The world is far from perfect.
The above statement does not need any justification. Anyone who has drawn breathe (and is old enough to think about having drawn breathe) will acknowledge it as self-evident. How much “imperfection” we are willing to accept is influenced by a number of factors. In this little rant I am going to focus on PROXIMITY and how this factor has become increasingly relevant through the spread of information technology and social media.
Proximity simply means how close something is to you. Generally it is measured in distance and considered as geographical. If leprosy or the Ebola virus is rampant in your town then you are far more likely to be concerned with this specific imperfection in the world than if you live in Alaska. Again, pretty obvious? If terrorists fly a hijacked plane into a building in Omsk in southwestern Siberia then in Australia we may not even see it on the evening news. Do the same thing in New York on 0911 and the impact reverberates forever. Both Omsk and New York are roughly equidistant from Australia’s broad shoreline so you could argue that in terms of proximity they are “equally close”. So why the massive difference in interpretation?
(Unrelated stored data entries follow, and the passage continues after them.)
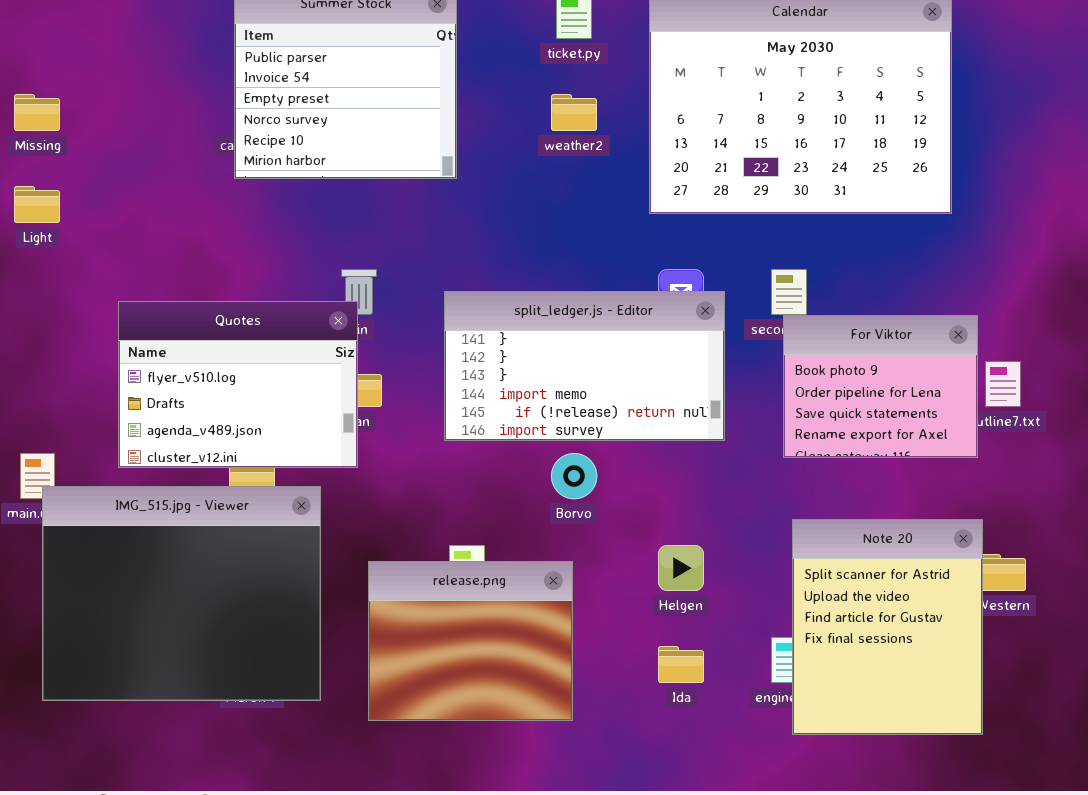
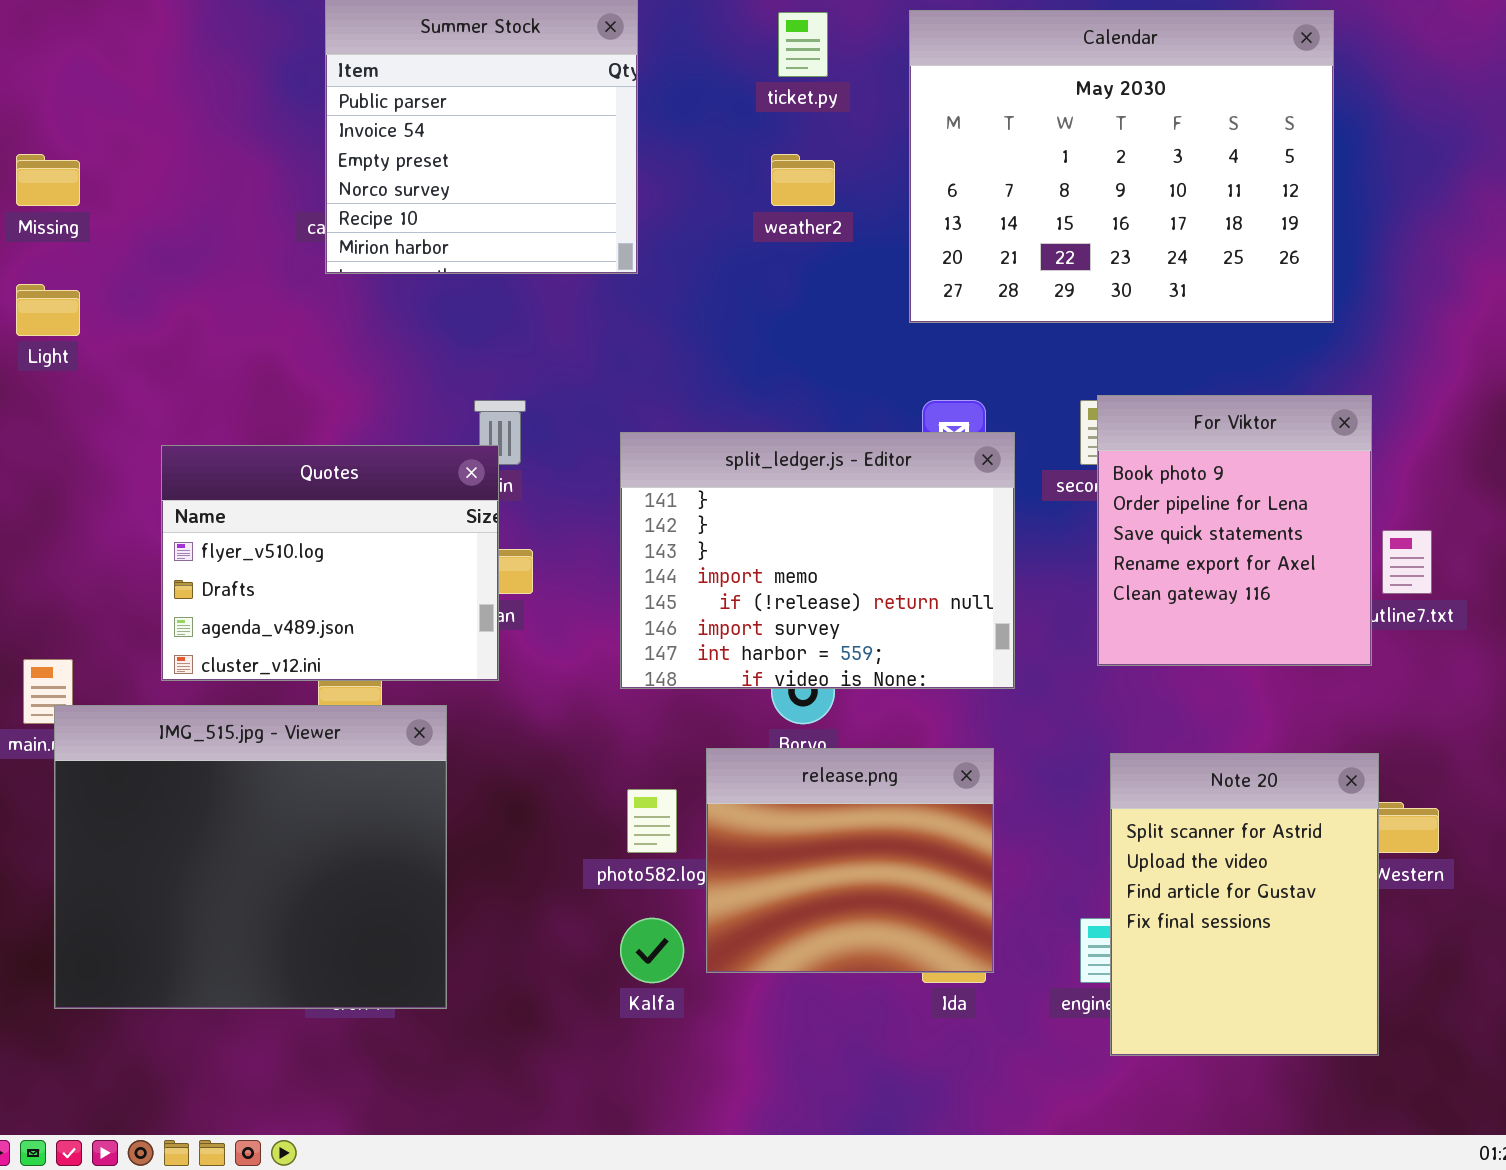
split_ledger.js - Editor: [444,291,725,441] -> [620,432,1015,689], resized
For Viktor: [783,315,978,458] -> [1097,395,1372,666], resized
release.png: [368,561,573,721] -> [706,748,994,973], moved

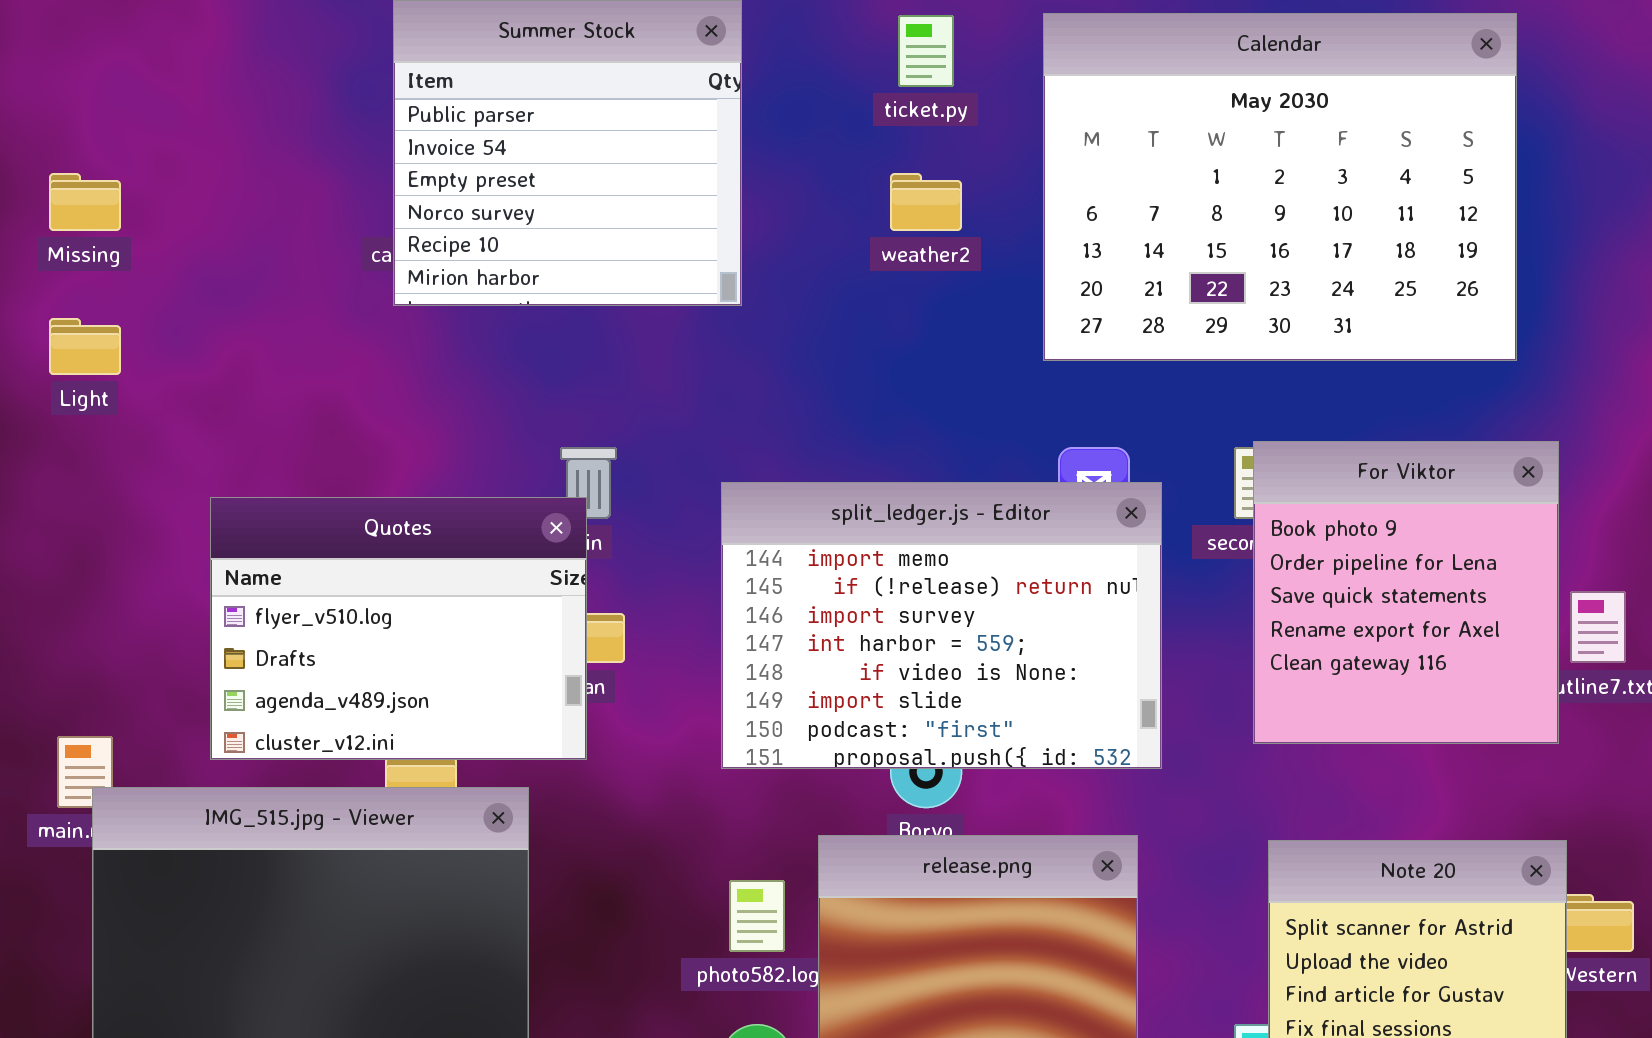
split_ledger.js - Editor: [620,432,1015,689] -> [721,482,1162,769], scrolled down 3 rows

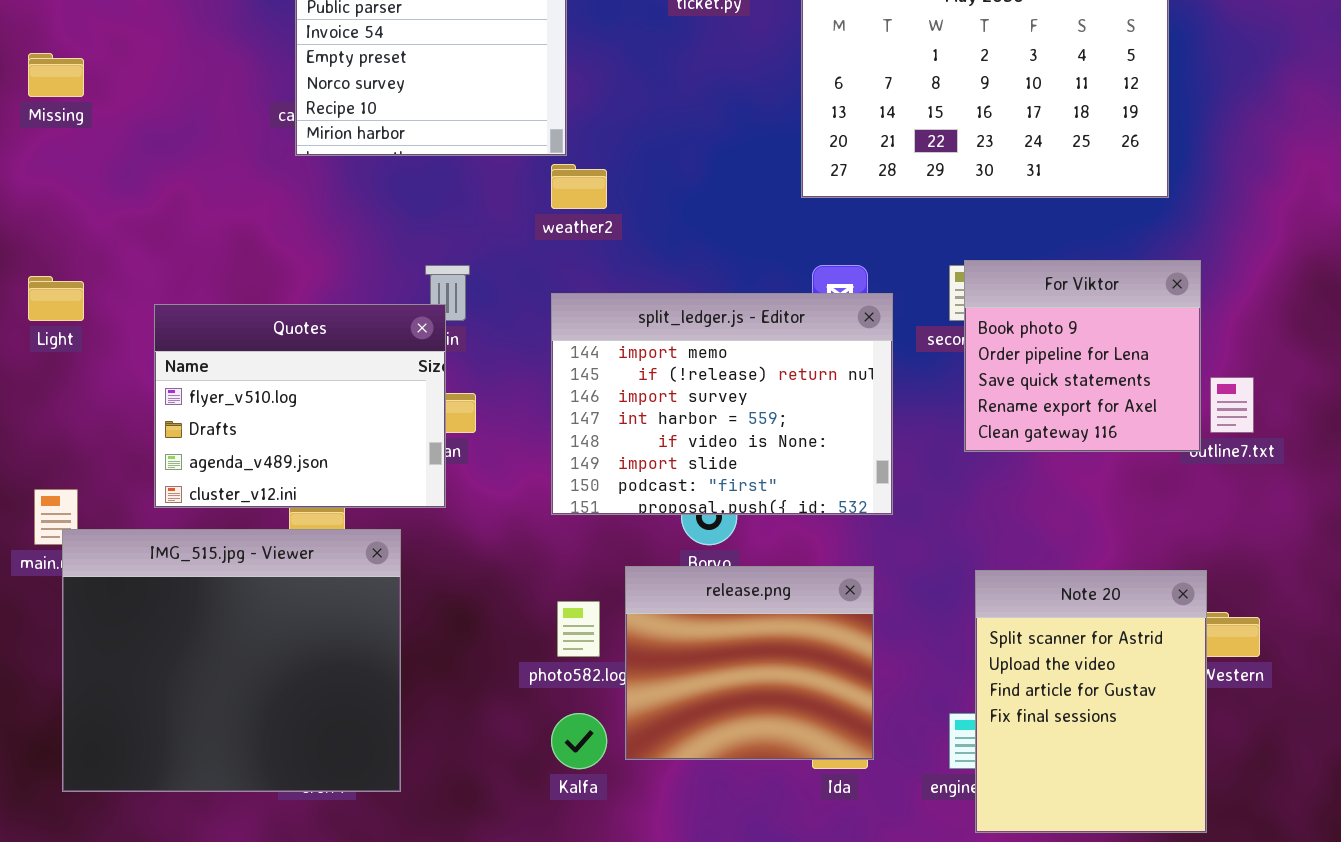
weather2: [890,173,962,231] -> [551,164,607,209], moved
Light: [49,318,121,375] -> [28,276,84,321], moved
For Viktor: [1253,441,1559,744] -> [964,260,1201,452], resized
As Australians we regard ourselves as a “Western” culture politically and socially. We are allied to the United States. We see and hear about events in the US constantly. Even if we have never been there, or have no inclination to go there, we are likely to feel proximate (very near) the US because we have been conditioned so. About all I ever learned about Siberia was that they have salt mines … don’t they? Back when a phone looked like this, the only way you could get the result of the weekend round of Rugby League (now NRL) was to ring a special number at the PMG (now Telstra after a million reincarnations in-between) on Sunday evening and listen to a very proper voice announce the score. Nothing more just the score. For example Round 17, 1973 … “St.George versus Cronulla-Sutherland … pause … St.George 15 … pause … Cronulla-Sutherland … pause … 10.” How things have changed. Now I can watch live NBA on my mobile phone travelling at 320km/h on a Shinkansen.
Is it any wonder that a person can now feel “closer” to an event 10,000km away than something happening in the very next street!
Back to the title of this post (when I say “back” I recognise that I haven’t even been remotely on topic so far), so I need a decent segue! Our newly appointed Prime Minister, Malcolm Turnbull, was recently quoted as saying, “ISIL have more smartphones than guns, more Twitter accounts than soldiers.” Let’s think about that for a moment … through the eyes of say Derek Zoolander …
Interviewer: The Australian PM has said that, “ISIL have more smartphones than guns, more Twitter accounts than soldiers”. What do you think about that Derek?
Derek: The Malaysian Prime Minister said that? Wow! So that means that like Apple & Googley are responsible for the rise of the Death Cult? Steve Jobs would be pissed!
Communications & technology have ALWAYS been central to warfare. We celebrate the efforts of Pheidippides in 490B.C. when the Olympic Marathon is run every 4 years. Imagine how his life would have changed if instead of running from Marathon to Greece he could’ve just tweeted “Victory” on his i6+ ? Think the enigma machine invented by German Arthur Scherbius and the decoding work of Alan Turing in WWII. The Cold War “Arms Race” between the US & the Soviet Union was an example of a technological dick comparing session of global proportions. During the Gulf war, we the public were introduced to modern warfare on our TV screens (and PC’s for the advanced / fortunates), when detailed images of bombs dropped by fighter aircraft hit their targets in Kuwait & Iraq. The war was in our lounge rooms and suddenly closer than Mrs Smith in Number 17, two doors down … PROXIMITY.
The ‘ko-down’ on ISIS …
We shouldn’t be scared of ISIS. The minute Tony Abbott said we should be, I knew I was safe! There has always been, and will always be, “enemies of the way we live our life”. ISIL are vile and evil. So was Saddam Hussein, Hitler and others before them. Indeed an Iraqi will think the same of Obama … after all aren’t all American Presidents mass murderers? All that has changed is that Daesh is closer to you than any of their predecessors … in fact they might be in your pocket right now!